EXERCISE BRIEF: Repeat everything in the listing exactly, except for the images.

DATA SECTION:
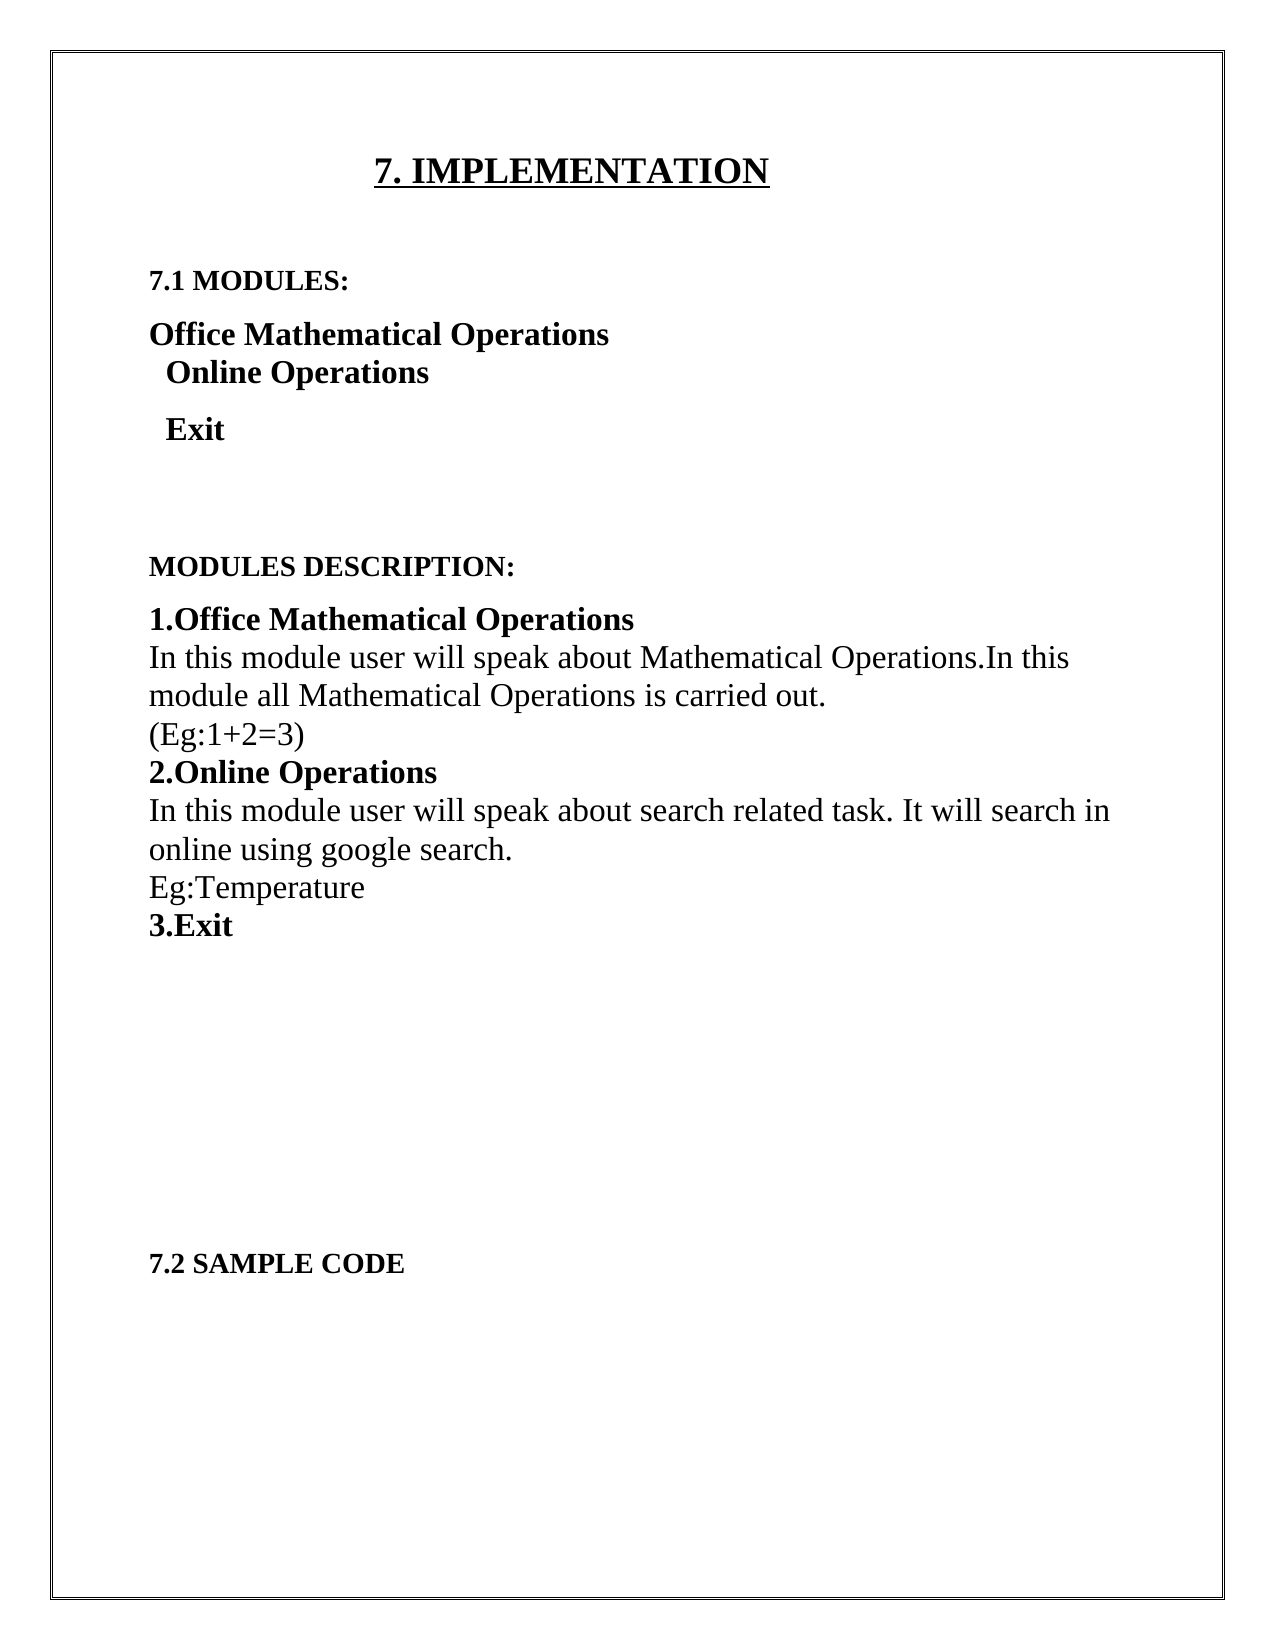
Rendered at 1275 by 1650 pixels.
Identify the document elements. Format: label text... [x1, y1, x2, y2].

text Office Mathematical Operations [148, 314, 1126, 352]
text Eg:Temperature [148, 867, 1126, 906]
list Online Operations [148, 352, 1126, 391]
text In this module user will speak about search related task. It will search in online using google search. [148, 791, 1126, 867]
text Exit [148, 410, 1126, 448]
text In this module user will speak about Mathematical Operations.In this module all Mathematical Operations is carried out. [148, 637, 1126, 714]
text 7. IMPLEMENTATION [298, 148, 1126, 192]
text MODULES DESCRIPTION: [148, 549, 1126, 582]
text 2.Online Operations [148, 752, 1126, 791]
text 7.2 SAMPLE CODE [148, 1246, 1126, 1279]
text (Eg:1+2=3) [148, 714, 1126, 752]
text 7.1 MODULES: [148, 263, 1126, 297]
text 1.Office Mathematical Operations [148, 599, 1126, 637]
text 3.Exit [148, 906, 1126, 944]
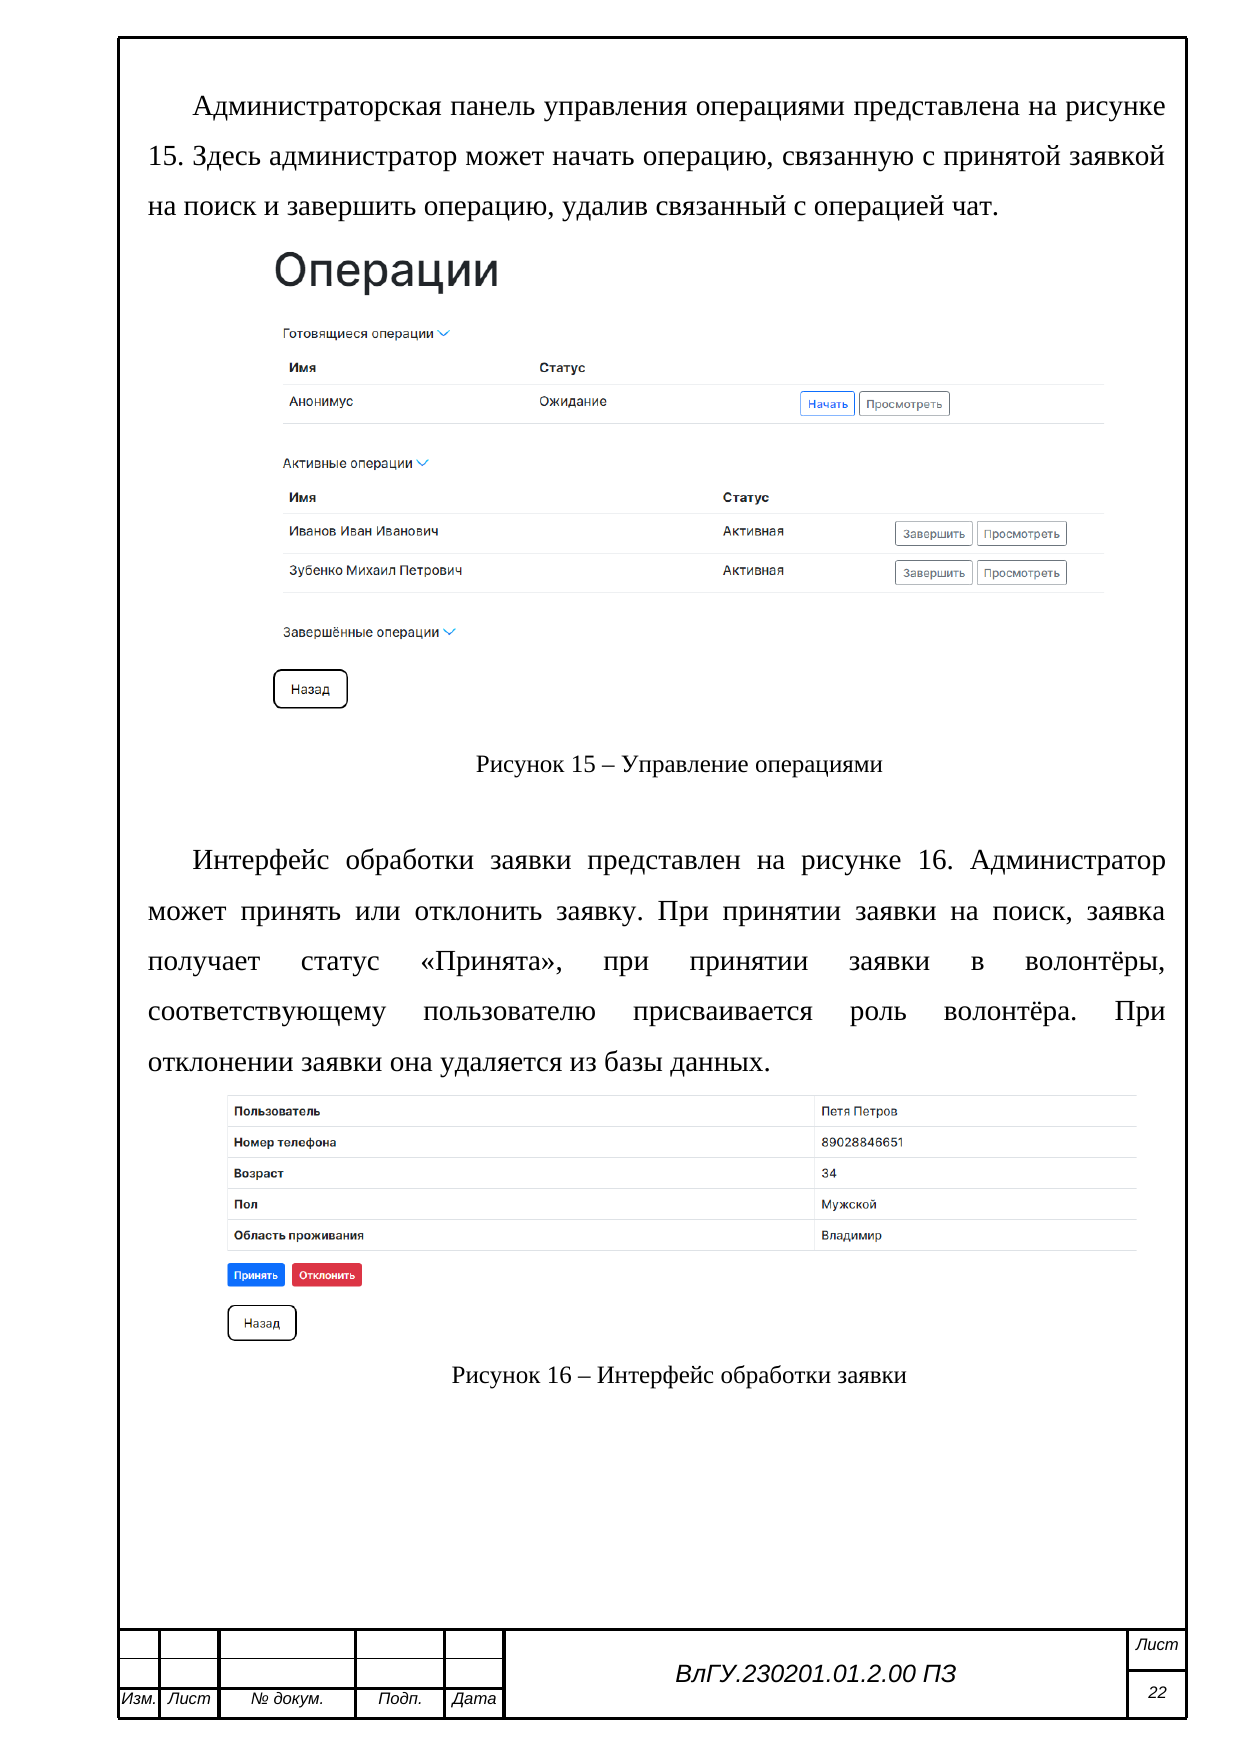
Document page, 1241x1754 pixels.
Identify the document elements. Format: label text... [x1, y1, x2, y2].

ANSWER TO THIS TASK:
Rendered at 1275 by 1650 pixels.
Identify the document elements. Format: label text... [x1, y1, x2, y2].

text Office Mathematical Operations [148, 314, 1126, 352]
text Eg:Temperature [148, 867, 1126, 906]
list Online Operations [148, 352, 1126, 391]
text In this module user will speak about search related task. It will search in online using google search. [148, 791, 1126, 867]
text Exit [148, 410, 1126, 448]
text In this module user will speak about Mathematical Operations.In this module all Mathematical Operations is carried out. [148, 637, 1126, 714]
text 7. IMPLEMENTATION [298, 148, 1126, 192]
text MODULES DESCRIPTION: [148, 549, 1126, 582]
text 2.Online Operations [148, 752, 1126, 791]
text 7.2 SAMPLE CODE [148, 1246, 1126, 1279]
text (Eg:1+2=3) [148, 714, 1126, 752]
text 7.1 MODULES: [148, 263, 1126, 297]
text 1.Office Mathematical Operations [148, 599, 1126, 637]
text 3.Exit [148, 906, 1126, 944]
Document page, 1241x1754 pixels.
Identify the document elements. Format: label text... [x1, y1, x2, y2].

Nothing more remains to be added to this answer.